Federal, CCI, Speer and Remington President Jason Vanderbrink posted aYouTube video regarding the ammo shortages in December 2020. In the video, he said he was tired of harassment and conspiracy theories, and that his companies were hard at work to produce ammo — an estimated 700 million rounds desired by the market.

“It takes months to train people … you gotta get the raw materials, and on top of that all, we’re dealing with a pandemic,” Vanderbrink said. “Please squash the rumors; you don’t have to believe everything that’s out on the internet … we are doing everything we can to meet this demand.”

Vanderbrink recently announced the return of a major Remington ammo plant in Arkansas. The lack of production at the plant, one of the largest in the U.S., contributed to the overall supply chain problem, according to American Rifleman.

Jason Hornady of Hornady Manufacturing Company also released aYouTube video this past December. He said the company produced a third more than in 2019 to meet the “over-demand” on ammo. Hornady also denounced conspiracy theories and rumors about the ammo shortage. Hornady said despite efforts to increase capacity, production is simply maxed out.

“We promise we are shipping everything we can,” Hornady said. “The stuff that goes out today was literally put in a box yesterday.”

But some kinds of ammunition aren’t being made at all. In the hustle to keep the popular rounds popping, less used or specialty types are being squeezed. The time it takes to recalibrate machines is money lost. And why gamble on a possible sale when you have a sure thing?

The president of specialty ammo manufacturer Black Hills Ammunition, Jeff Hoffman, recently gave an interview to Outdoor Life in which he noted that the government is among those competing for the limited supply of bullets on the market. Hoffman supplies the government, commercial stores, gun companies, and law enforcement. But the military orders have the ultimate priority.

“We’re not only morally and ethically bound to take care of the military, which I feel we are, but we’re contractually obligated to take care [of those orders],” Hoffman told Outdoor Life. “The military has preferences along the way.

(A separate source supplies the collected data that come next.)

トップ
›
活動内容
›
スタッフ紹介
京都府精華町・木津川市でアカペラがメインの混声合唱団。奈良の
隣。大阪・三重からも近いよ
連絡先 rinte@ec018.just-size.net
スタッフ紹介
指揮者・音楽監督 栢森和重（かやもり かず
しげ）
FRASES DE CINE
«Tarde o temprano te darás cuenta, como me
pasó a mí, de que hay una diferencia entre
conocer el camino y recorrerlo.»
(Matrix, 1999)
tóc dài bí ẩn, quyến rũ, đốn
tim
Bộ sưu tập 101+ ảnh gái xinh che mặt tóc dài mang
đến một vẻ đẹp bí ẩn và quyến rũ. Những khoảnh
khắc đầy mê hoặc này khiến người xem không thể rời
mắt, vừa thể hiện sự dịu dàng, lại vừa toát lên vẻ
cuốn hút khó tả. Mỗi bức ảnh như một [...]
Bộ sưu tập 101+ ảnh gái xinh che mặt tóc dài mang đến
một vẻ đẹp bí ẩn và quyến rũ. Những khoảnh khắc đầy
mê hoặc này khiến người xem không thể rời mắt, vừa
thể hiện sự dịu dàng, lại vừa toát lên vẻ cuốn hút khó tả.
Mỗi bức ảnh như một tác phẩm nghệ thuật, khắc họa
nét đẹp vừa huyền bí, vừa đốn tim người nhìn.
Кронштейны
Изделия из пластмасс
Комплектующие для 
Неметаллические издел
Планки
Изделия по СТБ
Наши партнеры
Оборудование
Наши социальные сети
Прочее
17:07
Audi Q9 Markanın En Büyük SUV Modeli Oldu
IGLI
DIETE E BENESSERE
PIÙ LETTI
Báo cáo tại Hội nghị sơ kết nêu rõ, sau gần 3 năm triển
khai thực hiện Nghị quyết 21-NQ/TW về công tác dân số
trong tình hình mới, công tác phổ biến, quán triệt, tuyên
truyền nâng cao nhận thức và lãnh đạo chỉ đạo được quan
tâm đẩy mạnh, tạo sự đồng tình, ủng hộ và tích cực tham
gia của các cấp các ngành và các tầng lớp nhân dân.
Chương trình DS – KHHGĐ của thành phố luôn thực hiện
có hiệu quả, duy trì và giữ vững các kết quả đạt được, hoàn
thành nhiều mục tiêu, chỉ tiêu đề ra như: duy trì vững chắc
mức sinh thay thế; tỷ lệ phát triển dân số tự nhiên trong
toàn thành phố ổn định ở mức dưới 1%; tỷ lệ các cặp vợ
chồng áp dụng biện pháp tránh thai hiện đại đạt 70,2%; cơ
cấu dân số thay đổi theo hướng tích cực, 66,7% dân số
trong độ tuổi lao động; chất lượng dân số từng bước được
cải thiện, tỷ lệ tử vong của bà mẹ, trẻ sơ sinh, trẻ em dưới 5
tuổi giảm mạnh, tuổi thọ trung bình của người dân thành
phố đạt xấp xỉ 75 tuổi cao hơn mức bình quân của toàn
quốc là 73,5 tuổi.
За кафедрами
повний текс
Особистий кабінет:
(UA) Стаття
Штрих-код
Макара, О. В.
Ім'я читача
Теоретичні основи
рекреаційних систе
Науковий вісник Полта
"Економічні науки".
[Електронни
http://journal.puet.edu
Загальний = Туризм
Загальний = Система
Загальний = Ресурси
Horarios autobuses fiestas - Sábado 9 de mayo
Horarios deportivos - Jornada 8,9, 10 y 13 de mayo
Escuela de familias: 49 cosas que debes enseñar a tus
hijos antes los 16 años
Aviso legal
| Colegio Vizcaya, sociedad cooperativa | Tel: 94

So, there is some level of competition over machines with this stuff.”

While Hoffman said his company, which does the majority of its business with the military, hasn’t seen a surge in military ammo purchasing, he acknowledged that it doesn’t have the capacity to answer the call for more civilian product because Black Hills is dedicated to fulfilling its government contracts, despite the possible temptations of the lucrative commercial market in its present condition. Hoffman also scoffed at rumors that manufacturers are sitting on their supplies to drive up prices.

“I’m not wishing to insult anybody, but people who think that way have never really been in business,” Hoffman told Outdoor Life. “They don’t understand how economics and capitalism work. We’re in business to sell stuff.”

Meanwhile, back on the range in Tillamook, the student athletes of the high school trap shooting team will continue treating every round of 12-gauge ammunition like a precious commodity, and making sure every shot counts.